From the quarry, she mentally reran earlier installments of the journal, picking out things like the haircut that Pete had evened up but that hadn’t been even at all when Miriam had done repairs, the tray of hors d’oeuvres that Pete had devoured but that Jenny had carried intact to work the next morning, the motorcycle that no one in town had heard, and the visit to Giro’s that no one had seen. She recalled the man in the diner talking about a single set of footprints up there at the top of the quarry by Jenny Clyde’s clothes.

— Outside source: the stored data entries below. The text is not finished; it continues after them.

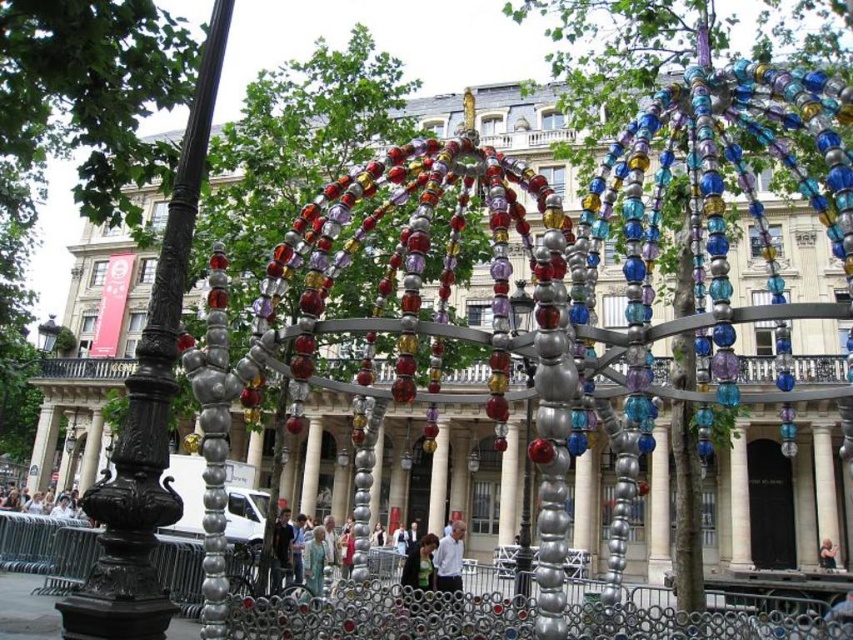
Question: Is multicolored glass beads at center positioned behind metallic silver fence at lower center?

Choices:
 (A) yes
 (B) no

Answer: (B)

Question: Is multicolored glass beads at center below light beige fabric coat at center?

Choices:
 (A) no
 (B) yes

Answer: (A)

Question: Is black metal pole at left in front of light brown leather jacket at center?

Choices:
 (A) yes
 (B) no

Answer: (A)

Question: Which object is closer to the camera taking this photo?

Choices:
 (A) light brown leather jacket at center
 (B) green fabric dress at center
 (C) metallic silver fence at lower center

Answer: (C)

Question: Which point is closer to the camera?

Choices:
 (A) white shirt at lower left
 (B) green fabric dress at center
 (C) metallic silver fence at lower center
 (D) multicolored glass beads at center

Answer: (D)

Question: Among these points, which one is nearest to the camera?

Choices:
 (A) (36, 512)
 (B) (410, 589)
 (C) (323, 536)

Answer: (B)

The pieces fell into place. She raised stricken eyes to Jordan’s. “There was no Pete.” The psychotherapist in her knew it; the woman couldn’t argue. Pete had been too good to be true. Literally. “Jenny Clyde was delusional. She was so desperate for love that she conjured him up. He was her savior. He gave her the courage to leave Darden, leave Little Falls, leave life. She made him real, so that committing suicide became a palatable option.” Feeling the bleakness of it, she took a shuddering breath and sat back.
Jordan rose. He didn’t leave the room this time, simply went to an oak sideboard that stood against a wall and returned with a handful of pages. “But you were right to question what really happened. She didn’t die,” he said, and offered her the pages.
Fearful, Casey held his gaze. She wanted to hope, but only one image came. That image had Jenny Clyde in a rehab center much like Caroline, disabled for life after the fall from the top of the quarry.
“Take it,” he urged gently.
She had no choice. Not knowing would be worse than anything on paper. Putting the pages on her lap, she began to read.
The call came at three in the morning. Dan O’Keefe rushed into his uniform and drove out to the Clyde house, not because Darden Clyde demanded it or because it was Dan’s job, though both were true, but because he was worried about Jenny….
The pages described how Dan had found Jenny in the woods, bundled her up, and driven her to a place far from Little Falls, where she would be safe— leaving everyone in town, most importantly Darden, believing she was dead.
The reading didn’t take long. It left Casey first with relief that Jenny had lived and was physically intact, then with admiration for Jordan. It also left her with a slew of new questions.
Her eyes found his. He was still seated on the sofa, where he had remained, patiently, she realized, for the entire time she had been reading, save short breaks to bring her food and drink.
“Your friend was a therapist?” she asked.
“Yes. He works at the Munsey Institute. It’s a private mental hospital in Vermont. He met me halfway, took Jenny, and returned to the hospital.”
Casey was familiar with Munsey. She also knew that the cost of private hospitals often exceeded insurance coverage, and wondered if Jordan had saved Jenny there, too. “Did you pay?”
“No. I would have, I felt that guilty. I let Jenny down, just like the rest of the town. But the hospital always takes in a few patients for free. Jenny was one of the lucky ones. She needed a place like that if she was to have a chance to recover. It was safe. The doors were locked. Ironically, where most patients there saw themselves as being locked in, Jenny saw those locks as keeping Darden out. Her greatest fear, still, is his coming after her.”